Le Front de libération de l’Azawad (FLA), qui revendique la lutte séparatiste touarègue dans le nord du Mali, a annoncé sur les réseaux sociaux la remise en liberté de militaires maliens, sans en préciser le nombre. Une source sécuritaire a confirmé à l’AFP que 22 soldats avaient été libérés. Une source proche du pouvoir à Bamako a également fait état de la libération d’une vingtaine de militaires.
Cette opération est consécutif à plusieurs libérations annoncées depuis le début du mois. Le 13 août, l’armée malienne avait indiqué avoir récupéré 82 soldats détenus par des séparatistes touaregs depuis les combats d’avril. Trois jours plus tard, six militaires blessés avaient également été remis aux autorités.
Des sources avaient par ailleurs rapporté à l’AFP la libération de deux anciens paramilitaires russes du groupe Wagner, capturés deux ans auparavant.

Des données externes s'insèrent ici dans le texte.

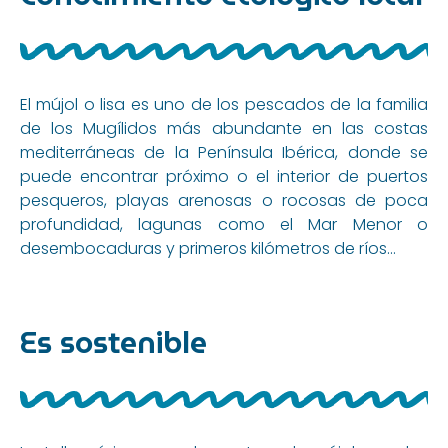
El mújol o lisa es uno de los pescados de la familia
de los Mugílidos más abundante en las costas
mediterráneas de la Península Ibérica, donde se
puede encontrar próximo o el interior de puertos
pesqueros, playas arenosas o rocosas de poca
profundidad, lagunas como el Mar Menor o
desembocaduras y primeros kilómetros de ríos…
Es sostenible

Les soldats libérés dimanche avaient été capturés à différentes périodes. Certains se trouvaient aux mains des séparatistes depuis quelques mois, tandis que d’autres étaient détenus depuis plus de trois ans.

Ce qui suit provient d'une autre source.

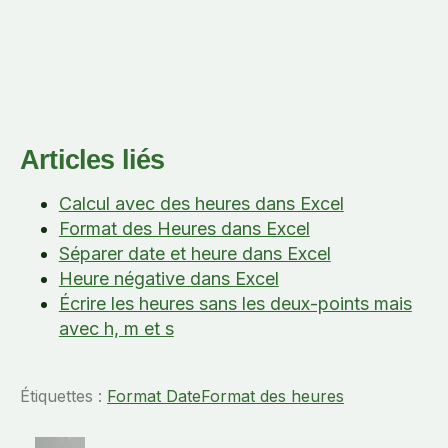
Articles liés
Calcul avec des heures dans Excel
Format des Heures dans Excel
Séparer date et heure dans Excel
Heure négative dans Excel
Écrire les heures sans les deux-points mais
avec h, m et s
Étiquettes :
Format Date
Format des heures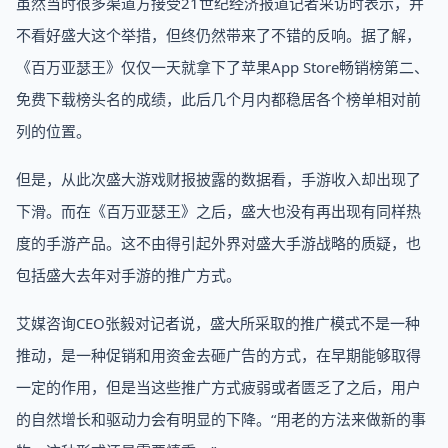
虽然当时很多渠道方接受21世纪经济报道记者采访时表示，并
不看好盛大这个举措，但终仍然带来了不错的反响。据了解，
《百万亚瑟王》仅仅一天就拿下了苹果App Store畅销榜第二、
免费下载榜头名的成绩，此后几个月内都稳居各个榜单相对前
列的位置。
但是，从此次盛大游戏财报披露的数据看，手游收入却出现了
下滑。而在《百万亚瑟王》之后，盛大也没有再出现有同样热
度的手游产品。这不由得引起外界对盛大手游战略的质疑，也
包括盛大去年对手游的推广方式。
艾媒咨询CEO张毅对记者说，盛大所采取的推广模式不是一种
推动，是一种促销和用资金去砸广告的方式，在早期能够取得
一定的作用，但是当这些推广方式疲弱或者匮乏了之后，用户
的自然增长和驱动力会有明显的下降。“用老的方法来做新的事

Selon une source sécuritaire, au moins huit combattants du FLA auraient été libérés en échange des militaires maliens. Le porte-parole du mouvement, Attaye Ag Mohamed, a également affirmé que des « détenus civils » emprisonnés par les autorités maliennes avaient été libérés dans le cadre de l’accord. Certains seraient détenus depuis plus de cinq ans.
Ces échanges se tiennent pendant que le nord du Mali demeure le théâtre de fortes tensions entre l’armée et les groupes armés. Les séparatistes touaregs, mais aussi les combattants du Groupe de soutien à l’islam et aux musulmans (JNIM), affilié à Al-Qaïda, avaient capturé plusieurs dizaines de militaires lors d’attaques coordonnées menées notamment en avril et en juillet.
La multiplication des libérations constitue un développement notable dans ce conflit. Les conditions exactes des différents accords restent toutefois peu documentées, tandis que les autorités maliennes et les groupes armés communiquent de manière limitée sur les modalités de ces échanges.